Sigismund von Herberstein was born at Vippach, in Styria, in 1486. He distinguished himself so greatly in the war against the Turks that the Emperor entrusted him with various missions, and made him successively commandant of the Styrian cavalry, privy councillor, and president of finance of Austria. During two periods of residence at Moscow, in all about sixteen months, as ambassador from the Emperor Maximilian to the Grand Duke of Muscovy, Vasilez Ivanovich, he earnestly studied and sagaciously observed everything that came under his notice, and neglected nothing which could instruct or profit him. His work on Russia, above referred to, is universally regarded as the best ancient history of that State. He renounced public life in 1555, and died in 1556.
D ([p. 14]).
Julius Cæsar Scaliger.
Julius Cæsar Scaliger, born in 1484, probably at Padua, was one of the most celebrated of the many great writers of the sixteenth century. He was a man of real talent, but of unbounded vanity and unscrupulous ambition. Originally baptized “Jules,” he added “Cæsar” to his name, and, to enhance his own merits by the éclat of high birth, made for himself a false genealogy, and asserted that he was the hero of adventures in which he had taken no part. In order to force himself into notice he attacked Erasmus, and in two harangues, which the latter disdained to answer, used towards him the grossest invectives. Scaliger next directed his insolent hostility against Girolamo Cardano. Jealous of the fame of the great Pavian physician and mathematician, he, in a critique containing more insults than arguments, ferociously assailed Cardano’s treatise, “De Subtilitate”; and so exaggerated was the estimate he formed of the effect of his diatribes on the objects of his malice, that when Erasmus died, and a false rumour of the decease of Cardano was spread abroad, he believed, or affected to believe, that the death of both had been caused by his conduct towards them, and in the course of a fulsome eulogy expressed his regret for having deprived the world of letters of two such valuable lives. Scaliger died in 1558, aged seventy-five years.
E (p. [21]).
Jans Janszoon Strauss, otherwise Jean de Struys.

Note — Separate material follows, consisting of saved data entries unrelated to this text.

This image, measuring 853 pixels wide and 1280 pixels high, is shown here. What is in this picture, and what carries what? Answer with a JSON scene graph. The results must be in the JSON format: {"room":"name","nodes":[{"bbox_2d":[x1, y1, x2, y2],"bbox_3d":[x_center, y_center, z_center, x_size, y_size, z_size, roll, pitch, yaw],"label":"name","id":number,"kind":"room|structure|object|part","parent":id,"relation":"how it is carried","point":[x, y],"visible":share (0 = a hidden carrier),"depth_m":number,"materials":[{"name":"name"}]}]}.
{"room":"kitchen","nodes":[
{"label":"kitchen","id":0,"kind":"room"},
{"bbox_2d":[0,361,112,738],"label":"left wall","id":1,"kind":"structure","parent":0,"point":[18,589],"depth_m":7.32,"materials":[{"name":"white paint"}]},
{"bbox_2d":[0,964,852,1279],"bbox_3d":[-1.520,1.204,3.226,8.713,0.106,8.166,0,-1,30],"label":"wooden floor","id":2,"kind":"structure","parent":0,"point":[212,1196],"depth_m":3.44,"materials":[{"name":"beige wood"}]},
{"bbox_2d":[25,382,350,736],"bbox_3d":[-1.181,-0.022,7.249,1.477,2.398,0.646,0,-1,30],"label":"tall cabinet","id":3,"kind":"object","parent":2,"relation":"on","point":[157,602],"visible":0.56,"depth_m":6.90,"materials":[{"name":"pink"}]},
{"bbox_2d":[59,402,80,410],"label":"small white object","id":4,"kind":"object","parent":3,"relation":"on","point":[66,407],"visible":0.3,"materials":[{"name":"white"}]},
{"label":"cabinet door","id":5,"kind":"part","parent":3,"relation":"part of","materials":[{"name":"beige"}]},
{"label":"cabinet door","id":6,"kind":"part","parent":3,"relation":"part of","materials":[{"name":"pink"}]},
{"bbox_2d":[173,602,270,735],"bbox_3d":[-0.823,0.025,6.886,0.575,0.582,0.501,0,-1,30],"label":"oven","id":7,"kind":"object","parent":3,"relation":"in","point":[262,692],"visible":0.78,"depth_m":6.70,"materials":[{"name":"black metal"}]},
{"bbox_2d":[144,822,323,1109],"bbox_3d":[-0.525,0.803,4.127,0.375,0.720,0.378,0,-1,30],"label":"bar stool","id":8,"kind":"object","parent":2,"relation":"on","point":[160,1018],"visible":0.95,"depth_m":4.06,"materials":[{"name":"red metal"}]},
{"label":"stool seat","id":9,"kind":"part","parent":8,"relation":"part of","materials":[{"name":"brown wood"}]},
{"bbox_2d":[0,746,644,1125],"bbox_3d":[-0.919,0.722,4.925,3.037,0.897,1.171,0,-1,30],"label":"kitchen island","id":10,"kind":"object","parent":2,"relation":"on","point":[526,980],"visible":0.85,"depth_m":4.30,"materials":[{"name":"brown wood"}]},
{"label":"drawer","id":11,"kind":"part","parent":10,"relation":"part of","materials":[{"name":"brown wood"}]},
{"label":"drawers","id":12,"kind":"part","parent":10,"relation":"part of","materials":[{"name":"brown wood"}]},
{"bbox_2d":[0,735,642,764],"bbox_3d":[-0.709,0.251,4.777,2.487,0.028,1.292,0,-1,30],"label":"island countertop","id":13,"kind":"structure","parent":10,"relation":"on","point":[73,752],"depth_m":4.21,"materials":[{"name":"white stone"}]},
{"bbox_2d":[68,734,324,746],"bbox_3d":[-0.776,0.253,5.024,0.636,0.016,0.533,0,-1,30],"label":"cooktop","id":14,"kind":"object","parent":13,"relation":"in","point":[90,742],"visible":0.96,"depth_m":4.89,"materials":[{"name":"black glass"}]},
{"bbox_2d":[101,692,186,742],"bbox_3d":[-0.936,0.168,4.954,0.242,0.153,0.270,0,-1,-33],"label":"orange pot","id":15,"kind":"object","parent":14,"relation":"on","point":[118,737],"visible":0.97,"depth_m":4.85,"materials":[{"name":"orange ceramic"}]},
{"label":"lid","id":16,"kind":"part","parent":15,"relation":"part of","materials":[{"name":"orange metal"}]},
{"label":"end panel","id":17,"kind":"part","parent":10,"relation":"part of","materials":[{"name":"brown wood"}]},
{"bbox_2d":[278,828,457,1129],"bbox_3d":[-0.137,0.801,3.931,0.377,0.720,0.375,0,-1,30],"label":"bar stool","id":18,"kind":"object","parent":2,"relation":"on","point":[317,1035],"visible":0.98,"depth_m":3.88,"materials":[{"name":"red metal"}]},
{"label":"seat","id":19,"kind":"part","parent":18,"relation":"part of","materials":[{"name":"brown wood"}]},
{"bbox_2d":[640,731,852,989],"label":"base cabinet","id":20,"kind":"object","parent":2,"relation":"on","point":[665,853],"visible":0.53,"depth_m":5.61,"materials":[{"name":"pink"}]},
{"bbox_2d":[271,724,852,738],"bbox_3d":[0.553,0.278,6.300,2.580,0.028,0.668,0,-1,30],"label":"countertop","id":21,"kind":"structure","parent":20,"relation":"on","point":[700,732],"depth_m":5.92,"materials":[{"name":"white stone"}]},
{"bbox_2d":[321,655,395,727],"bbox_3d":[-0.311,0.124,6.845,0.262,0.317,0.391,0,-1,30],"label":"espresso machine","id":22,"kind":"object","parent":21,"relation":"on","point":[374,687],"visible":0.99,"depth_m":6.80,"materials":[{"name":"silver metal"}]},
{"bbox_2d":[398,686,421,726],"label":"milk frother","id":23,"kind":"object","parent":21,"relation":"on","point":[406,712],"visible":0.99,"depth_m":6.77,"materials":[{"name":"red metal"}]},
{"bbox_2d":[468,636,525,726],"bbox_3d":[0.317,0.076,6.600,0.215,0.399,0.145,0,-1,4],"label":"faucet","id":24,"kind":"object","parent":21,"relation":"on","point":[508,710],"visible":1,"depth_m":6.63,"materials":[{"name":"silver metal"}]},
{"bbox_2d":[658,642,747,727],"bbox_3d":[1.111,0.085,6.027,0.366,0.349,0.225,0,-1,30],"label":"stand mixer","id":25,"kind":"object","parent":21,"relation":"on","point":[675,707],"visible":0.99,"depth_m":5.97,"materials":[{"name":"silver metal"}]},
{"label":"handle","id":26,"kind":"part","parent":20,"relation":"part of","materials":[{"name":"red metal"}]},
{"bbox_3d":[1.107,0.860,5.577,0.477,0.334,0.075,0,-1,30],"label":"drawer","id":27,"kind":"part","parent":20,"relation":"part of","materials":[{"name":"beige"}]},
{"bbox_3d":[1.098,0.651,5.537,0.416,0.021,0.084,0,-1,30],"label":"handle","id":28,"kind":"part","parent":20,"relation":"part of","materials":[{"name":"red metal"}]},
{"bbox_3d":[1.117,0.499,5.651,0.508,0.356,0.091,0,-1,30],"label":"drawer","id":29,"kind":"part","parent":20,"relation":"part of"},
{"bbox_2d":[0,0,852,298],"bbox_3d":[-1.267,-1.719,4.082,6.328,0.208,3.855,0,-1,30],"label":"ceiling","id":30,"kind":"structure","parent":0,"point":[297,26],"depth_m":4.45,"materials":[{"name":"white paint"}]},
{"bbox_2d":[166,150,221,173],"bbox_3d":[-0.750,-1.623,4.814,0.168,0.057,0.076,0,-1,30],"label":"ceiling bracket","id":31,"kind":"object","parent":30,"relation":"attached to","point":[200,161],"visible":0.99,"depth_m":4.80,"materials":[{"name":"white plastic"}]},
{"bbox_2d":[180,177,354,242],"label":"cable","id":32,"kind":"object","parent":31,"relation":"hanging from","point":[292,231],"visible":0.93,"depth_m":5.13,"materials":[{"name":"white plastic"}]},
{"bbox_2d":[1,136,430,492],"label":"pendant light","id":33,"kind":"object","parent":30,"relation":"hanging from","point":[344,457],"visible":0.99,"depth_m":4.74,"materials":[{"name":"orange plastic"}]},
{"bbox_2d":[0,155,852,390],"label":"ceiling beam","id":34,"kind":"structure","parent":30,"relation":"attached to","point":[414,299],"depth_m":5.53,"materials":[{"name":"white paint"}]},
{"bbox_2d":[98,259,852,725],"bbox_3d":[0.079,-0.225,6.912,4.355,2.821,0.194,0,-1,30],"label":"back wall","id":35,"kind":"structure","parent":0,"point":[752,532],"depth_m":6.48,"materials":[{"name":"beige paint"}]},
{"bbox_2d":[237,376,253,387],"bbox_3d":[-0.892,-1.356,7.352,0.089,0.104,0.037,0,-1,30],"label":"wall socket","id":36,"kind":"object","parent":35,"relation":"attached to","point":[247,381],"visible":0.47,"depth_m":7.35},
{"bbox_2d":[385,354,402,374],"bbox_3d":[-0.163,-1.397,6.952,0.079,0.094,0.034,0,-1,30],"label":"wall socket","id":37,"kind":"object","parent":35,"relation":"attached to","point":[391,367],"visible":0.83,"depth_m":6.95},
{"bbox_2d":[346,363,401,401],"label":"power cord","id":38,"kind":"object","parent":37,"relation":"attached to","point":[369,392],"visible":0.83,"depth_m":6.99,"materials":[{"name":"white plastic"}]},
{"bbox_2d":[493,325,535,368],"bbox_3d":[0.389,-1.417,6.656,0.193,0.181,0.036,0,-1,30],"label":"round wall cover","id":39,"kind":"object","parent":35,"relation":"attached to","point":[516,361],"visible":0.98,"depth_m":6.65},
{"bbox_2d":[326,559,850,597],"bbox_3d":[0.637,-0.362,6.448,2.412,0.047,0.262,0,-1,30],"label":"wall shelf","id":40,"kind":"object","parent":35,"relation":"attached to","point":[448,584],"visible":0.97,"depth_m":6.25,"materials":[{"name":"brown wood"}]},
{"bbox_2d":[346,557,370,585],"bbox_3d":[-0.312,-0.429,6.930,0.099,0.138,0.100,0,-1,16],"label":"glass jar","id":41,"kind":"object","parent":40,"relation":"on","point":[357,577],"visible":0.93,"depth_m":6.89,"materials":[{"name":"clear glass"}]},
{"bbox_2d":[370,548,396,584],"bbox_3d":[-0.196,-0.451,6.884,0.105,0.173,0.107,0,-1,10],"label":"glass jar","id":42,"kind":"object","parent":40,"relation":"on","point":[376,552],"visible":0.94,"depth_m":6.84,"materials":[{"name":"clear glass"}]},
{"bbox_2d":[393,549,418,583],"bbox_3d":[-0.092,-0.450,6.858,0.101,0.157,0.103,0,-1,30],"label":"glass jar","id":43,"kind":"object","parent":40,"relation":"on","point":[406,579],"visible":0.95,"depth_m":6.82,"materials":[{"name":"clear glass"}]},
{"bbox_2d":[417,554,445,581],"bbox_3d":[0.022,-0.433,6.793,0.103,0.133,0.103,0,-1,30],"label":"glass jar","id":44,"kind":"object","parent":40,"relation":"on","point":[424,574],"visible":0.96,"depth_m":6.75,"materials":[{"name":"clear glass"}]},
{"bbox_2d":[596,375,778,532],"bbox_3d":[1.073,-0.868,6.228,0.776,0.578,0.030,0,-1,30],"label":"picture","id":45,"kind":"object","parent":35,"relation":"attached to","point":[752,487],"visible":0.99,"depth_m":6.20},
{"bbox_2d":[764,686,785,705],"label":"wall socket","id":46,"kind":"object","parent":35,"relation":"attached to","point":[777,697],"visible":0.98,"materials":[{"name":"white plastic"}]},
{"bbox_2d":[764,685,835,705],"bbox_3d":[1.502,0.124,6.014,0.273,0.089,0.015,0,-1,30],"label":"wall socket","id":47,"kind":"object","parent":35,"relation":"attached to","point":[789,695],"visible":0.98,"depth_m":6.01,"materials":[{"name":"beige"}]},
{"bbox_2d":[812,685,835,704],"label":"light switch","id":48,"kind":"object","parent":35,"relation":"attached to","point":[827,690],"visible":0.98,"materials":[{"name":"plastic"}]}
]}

Jean de Struys, in 1647, shipped at Amsterdam as sailmaker’s mate on board a vessel bound to Genoa. On arriving there the ship was bought by the Republic, equipped as a privateer, and sent to the East Indies. She was, however, captured by the Dutch, and Struys took service on board a ship belonging to the Dutch East India Company, and after visiting Siam, Japan, Formosa, &c., he returned to Holland in 1681. Having stayed at home with his father for four years, he went to sea again, but finding at Venice an armed flotilla on the point of departure to fight the Turks, he joined it, was several times taken prisoner, and as often escaped or was rescued. In 1657 he returned to Holland, was married, and led a quiet life for ten years, but hearing that the Tzar was fitting out at Amsterdam some vessels to go to Persia by the Caspian Sea, “nothing,” to use his own words, “could hold him back.” He therefore started in a vessel bound to the Baltic, landed at Riga, and found his way overland, through Moscow and by the Oka and Volga to Astrachan. In June, 1670, the fleet in which he served set sail for the Caspian. His vessel went ashore on the coast of Daghestan, and he was made prisoner and taken to the Kan or Tchamkal of Bayance, by whom he was sold as a slave to a Persian. After passing through the possession of several masters he was bought by a Georgian, an ambassador to the King of Poland, who allowed him to purchase his freedom. On the 30th of October, 1671, he joined a caravan travelling to Ispahan, made his way to the coast, embarked for Batavia, and, after innumerable adventures, arrived in Holland in 1673, and retired to Ditmarsch, where he died in 1694. His memoirs of his life were published in Dutch, at Amsterdam, in 1677, and translated into German in the following year, and into French in 1681.
F (p. [28]).
John Bell of Autermony.
Furnished with letters of introduction to Dr. Areskine, chief physician and privy councillor to the Czar Peter I., Bell “embarked at London in July, 1714, on board the Prosperity of Ramsgate, Captain Emerson, for St. Petersburg.” As the Czar was about to send an ambassador, Artemis Petronet Valewsky, to “the Sophy of Persia, Schach Hussein,” Bell, by the good offices of Dr. Areskine, obtained an appointment in his suite, and set out from St. Petersburg on the 15th of July, 1715. He kept a diary, and was evidently an enlightened, discriminating and careful observer.